> Material provided
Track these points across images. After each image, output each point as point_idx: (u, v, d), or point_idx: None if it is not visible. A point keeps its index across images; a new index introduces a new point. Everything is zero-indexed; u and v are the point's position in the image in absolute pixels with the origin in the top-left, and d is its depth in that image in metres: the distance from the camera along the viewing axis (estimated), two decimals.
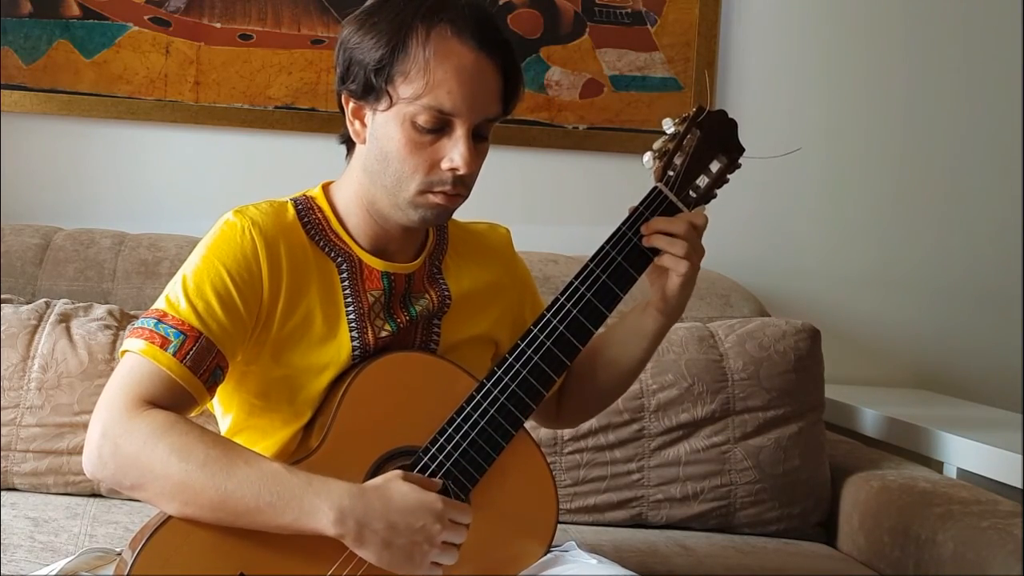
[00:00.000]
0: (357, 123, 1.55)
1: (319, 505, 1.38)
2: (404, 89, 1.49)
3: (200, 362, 1.46)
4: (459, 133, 1.50)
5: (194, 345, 1.46)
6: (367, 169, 1.55)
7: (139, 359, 1.46)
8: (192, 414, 1.51)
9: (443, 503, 1.43)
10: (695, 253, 1.59)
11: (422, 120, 1.50)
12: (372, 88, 1.50)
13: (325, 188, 1.64)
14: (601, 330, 1.60)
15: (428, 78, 1.48)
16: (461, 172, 1.51)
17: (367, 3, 1.56)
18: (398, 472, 1.45)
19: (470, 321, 1.65)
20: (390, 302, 1.59)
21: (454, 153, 1.50)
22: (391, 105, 1.50)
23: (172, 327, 1.47)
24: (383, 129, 1.52)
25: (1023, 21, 2.95)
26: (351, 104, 1.54)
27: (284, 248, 1.54)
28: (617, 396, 1.79)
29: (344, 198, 1.60)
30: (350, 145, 1.61)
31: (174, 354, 1.45)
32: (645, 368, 2.24)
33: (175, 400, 1.46)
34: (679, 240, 1.56)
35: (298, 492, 1.39)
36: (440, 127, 1.50)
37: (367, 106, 1.53)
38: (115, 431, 1.42)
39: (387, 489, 1.41)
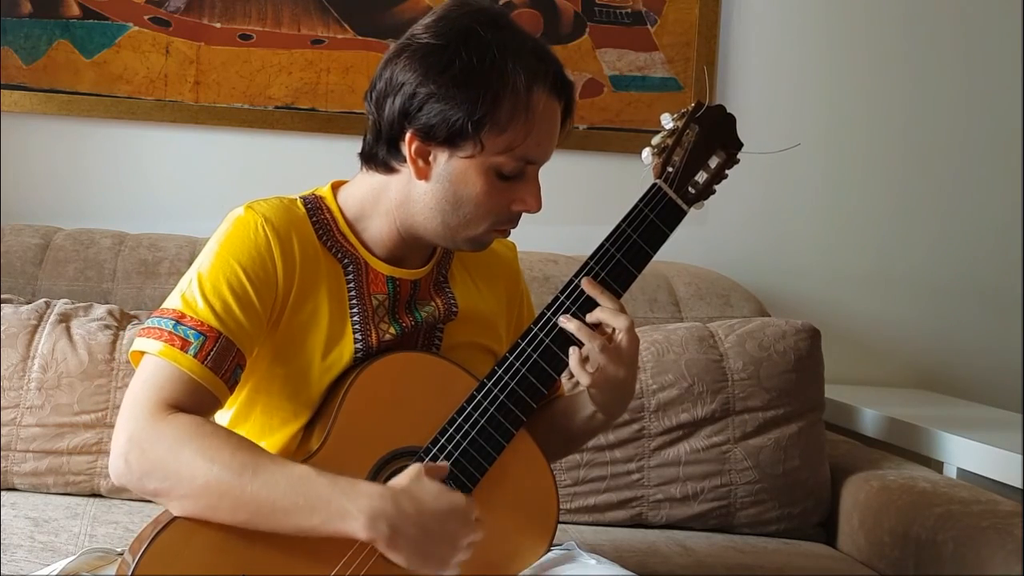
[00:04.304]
0: (420, 161, 1.52)
1: (348, 508, 1.38)
2: (495, 140, 1.49)
3: (221, 362, 1.46)
4: (533, 176, 1.54)
5: (214, 346, 1.46)
6: (427, 205, 1.53)
7: (160, 362, 1.46)
8: (215, 414, 1.51)
9: (469, 504, 1.43)
10: (616, 359, 1.53)
11: (507, 169, 1.51)
12: (459, 136, 1.49)
13: (335, 188, 1.63)
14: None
15: (525, 133, 1.49)
16: (534, 212, 1.55)
17: (425, 37, 1.52)
18: (419, 468, 1.44)
19: (473, 331, 1.65)
20: (395, 306, 1.59)
21: (528, 196, 1.54)
22: (476, 154, 1.50)
23: (191, 328, 1.46)
24: (461, 175, 1.51)
25: (1023, 21, 2.95)
26: (415, 143, 1.51)
27: (296, 244, 1.54)
28: (555, 460, 1.72)
29: (359, 205, 1.59)
30: (370, 159, 1.58)
31: (195, 355, 1.45)
32: (645, 368, 2.27)
33: (198, 402, 1.45)
34: (595, 340, 1.52)
35: (326, 494, 1.38)
36: (520, 173, 1.52)
37: (441, 149, 1.51)
38: (141, 436, 1.41)
39: (418, 491, 1.41)
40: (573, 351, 1.53)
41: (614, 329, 1.53)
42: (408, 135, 1.51)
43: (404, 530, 1.38)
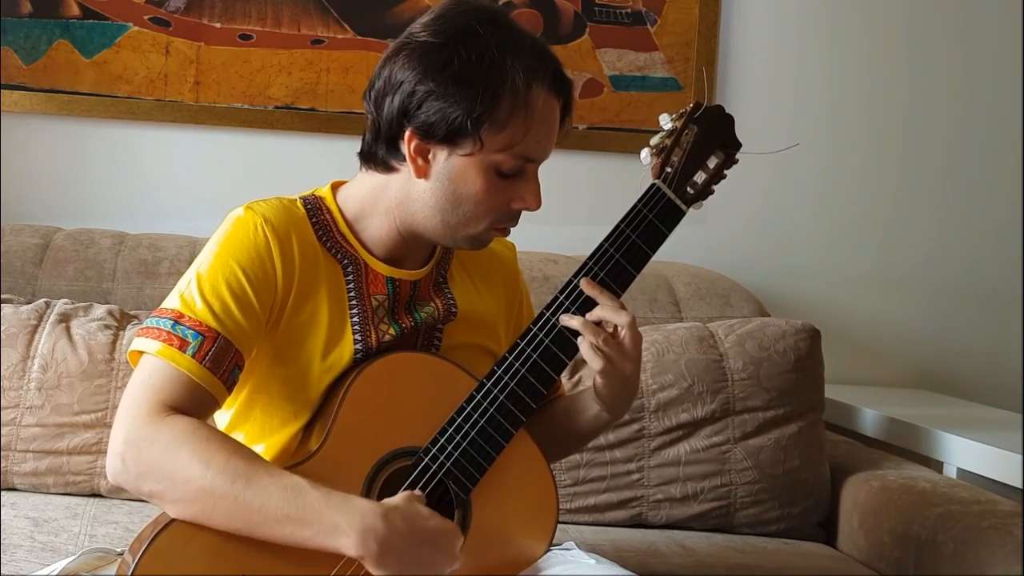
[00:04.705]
0: (420, 159, 1.52)
1: (340, 523, 1.37)
2: (495, 138, 1.49)
3: (219, 362, 1.46)
4: (532, 174, 1.54)
5: (212, 346, 1.46)
6: (427, 204, 1.54)
7: (158, 362, 1.45)
8: (212, 414, 1.51)
9: (457, 531, 1.44)
10: (619, 355, 1.54)
11: (507, 167, 1.51)
12: (459, 134, 1.49)
13: (334, 188, 1.63)
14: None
15: (524, 130, 1.50)
16: (534, 210, 1.55)
17: (424, 36, 1.52)
18: (412, 494, 1.44)
19: (472, 332, 1.65)
20: (394, 307, 1.59)
21: (527, 194, 1.54)
22: (475, 152, 1.50)
23: (190, 328, 1.46)
24: (460, 173, 1.51)
25: (1023, 21, 2.95)
26: (415, 141, 1.51)
27: (296, 245, 1.54)
28: (556, 460, 1.73)
29: (359, 205, 1.59)
30: (369, 159, 1.58)
31: (193, 355, 1.45)
32: (645, 368, 2.27)
33: (196, 402, 1.45)
34: (599, 336, 1.53)
35: (318, 508, 1.38)
36: (519, 171, 1.52)
37: (440, 147, 1.51)
38: (137, 437, 1.41)
39: (409, 510, 1.41)
40: (582, 340, 1.53)
41: (616, 326, 1.54)
42: (407, 133, 1.51)
43: (393, 548, 1.38)
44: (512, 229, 1.74)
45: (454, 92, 1.48)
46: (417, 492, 1.46)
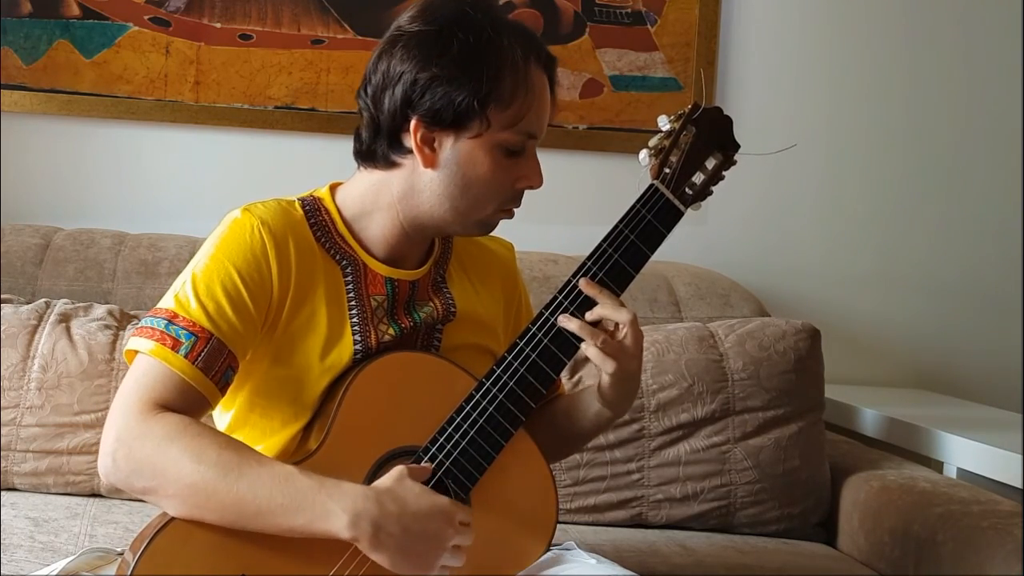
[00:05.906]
0: (427, 149, 1.53)
1: (332, 508, 1.38)
2: (501, 116, 1.51)
3: (212, 363, 1.46)
4: (532, 153, 1.56)
5: (205, 346, 1.46)
6: (435, 192, 1.54)
7: (151, 361, 1.46)
8: (205, 415, 1.51)
9: (453, 506, 1.43)
10: (621, 353, 1.55)
11: (512, 144, 1.53)
12: (466, 116, 1.50)
13: (332, 189, 1.63)
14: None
15: (527, 106, 1.52)
16: (537, 188, 1.56)
17: (416, 26, 1.53)
18: (403, 469, 1.44)
19: (472, 332, 1.65)
20: (393, 307, 1.59)
21: (530, 172, 1.56)
22: (482, 133, 1.51)
23: (183, 328, 1.46)
24: (468, 156, 1.52)
25: (1023, 20, 2.95)
26: (421, 131, 1.52)
27: (293, 247, 1.54)
28: (556, 459, 1.74)
29: (359, 204, 1.59)
30: (369, 156, 1.58)
31: (185, 356, 1.45)
32: (645, 368, 2.27)
33: (188, 402, 1.46)
34: (597, 337, 1.53)
35: (310, 494, 1.38)
36: (522, 150, 1.54)
37: (446, 133, 1.52)
38: (129, 435, 1.42)
39: (400, 491, 1.41)
40: (589, 346, 1.53)
41: (617, 325, 1.54)
42: (413, 123, 1.52)
43: (387, 529, 1.38)
44: (512, 230, 1.75)
45: (458, 75, 1.49)
46: (410, 466, 1.45)
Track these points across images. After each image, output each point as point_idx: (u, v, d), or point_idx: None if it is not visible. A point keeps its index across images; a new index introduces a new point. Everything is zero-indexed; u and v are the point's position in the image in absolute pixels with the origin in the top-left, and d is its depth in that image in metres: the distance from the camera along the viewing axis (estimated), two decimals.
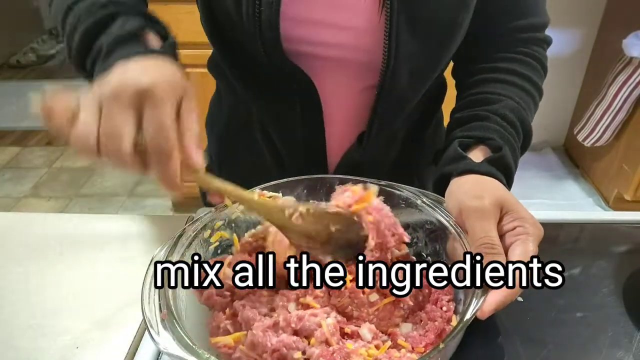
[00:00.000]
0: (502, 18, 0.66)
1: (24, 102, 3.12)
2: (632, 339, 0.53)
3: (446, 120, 0.78)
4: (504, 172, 0.57)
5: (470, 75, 0.69)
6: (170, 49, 0.54)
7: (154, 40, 0.53)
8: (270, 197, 0.56)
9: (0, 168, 2.57)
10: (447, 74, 0.74)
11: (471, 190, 0.52)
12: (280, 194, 0.57)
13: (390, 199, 0.57)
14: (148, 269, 0.46)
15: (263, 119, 0.70)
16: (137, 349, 0.54)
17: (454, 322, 0.47)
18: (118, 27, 0.52)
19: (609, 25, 2.07)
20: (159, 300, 0.44)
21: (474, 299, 0.44)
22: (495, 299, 0.44)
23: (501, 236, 0.49)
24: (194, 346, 0.40)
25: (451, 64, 0.73)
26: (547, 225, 0.51)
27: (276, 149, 0.71)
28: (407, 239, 0.52)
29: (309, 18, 0.59)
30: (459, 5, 0.59)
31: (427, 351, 0.42)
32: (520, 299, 0.53)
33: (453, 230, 0.51)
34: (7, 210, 2.27)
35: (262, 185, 0.57)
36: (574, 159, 2.37)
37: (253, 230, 0.56)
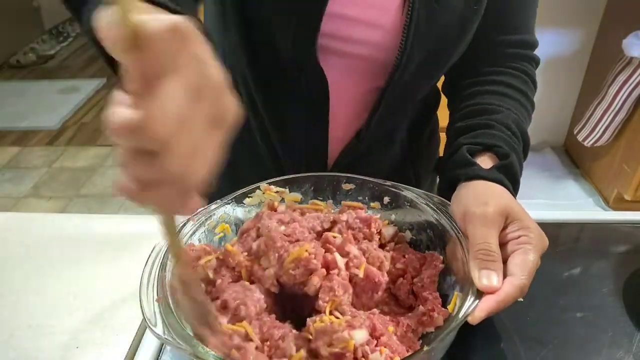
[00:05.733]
0: (493, 31, 0.67)
1: (24, 102, 3.12)
2: (632, 339, 0.53)
3: (440, 125, 0.79)
4: (511, 180, 0.57)
5: (464, 88, 0.70)
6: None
7: None
8: (276, 192, 0.57)
9: (0, 168, 2.57)
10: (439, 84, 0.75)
11: (477, 196, 0.52)
12: (287, 189, 0.57)
13: (395, 200, 0.57)
14: (149, 257, 0.48)
15: (262, 113, 0.69)
16: (137, 349, 0.54)
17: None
18: None
19: (609, 25, 2.07)
20: (156, 285, 0.45)
21: (466, 302, 0.44)
22: (487, 305, 0.44)
23: (504, 244, 0.49)
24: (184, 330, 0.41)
25: (442, 79, 0.74)
26: (547, 225, 0.51)
27: (273, 145, 0.70)
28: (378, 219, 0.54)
29: (343, 14, 0.59)
30: (470, 6, 0.60)
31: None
32: (520, 299, 0.52)
33: (454, 234, 0.51)
34: (7, 210, 2.27)
35: (270, 180, 0.57)
36: (574, 159, 2.36)
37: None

> Task item
What is needed is an exact copy of the lines from the beginning of the data through the line containing "39: (387, 489, 1.41)", both included, without any pictures.

> Response for this exercise
Track these points across images. After each image, output each point as point_idx: (u, v, d), or point_idx: None if it is not visible. A point keeps its index across images; a new index introduces a new point. Everything is zero-indexed; u and v are the point's position in the image in absolute pixels with the origin in the top-left, and d is its depth in that image in metres: the distance from the camera along the viewing axis (estimated), two decimals.
[00:00.000]
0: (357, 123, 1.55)
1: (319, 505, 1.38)
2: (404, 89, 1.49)
3: (200, 362, 1.46)
4: (459, 133, 1.50)
5: (194, 345, 1.46)
6: (367, 169, 1.55)
7: (139, 359, 1.46)
8: (192, 414, 1.51)
9: (443, 503, 1.43)
10: (695, 253, 1.59)
11: (422, 120, 1.50)
12: (372, 88, 1.50)
13: (325, 188, 1.64)
14: (601, 330, 1.60)
15: (428, 78, 1.48)
16: (461, 172, 1.51)
17: (367, 3, 1.56)
18: (398, 472, 1.45)
19: (470, 321, 1.65)
20: (390, 302, 1.59)
21: (454, 153, 1.50)
22: (391, 105, 1.50)
23: (172, 327, 1.47)
24: (383, 129, 1.52)
25: (1023, 21, 2.95)
26: (351, 104, 1.54)
27: (284, 248, 1.54)
28: (617, 396, 1.79)
29: (344, 198, 1.60)
30: (350, 145, 1.61)
31: (174, 354, 1.45)
32: (645, 368, 2.24)
33: (175, 400, 1.46)
34: (679, 240, 1.56)
35: (298, 492, 1.39)
36: (440, 127, 1.50)
37: (367, 106, 1.53)
38: (115, 431, 1.42)
39: (387, 489, 1.41)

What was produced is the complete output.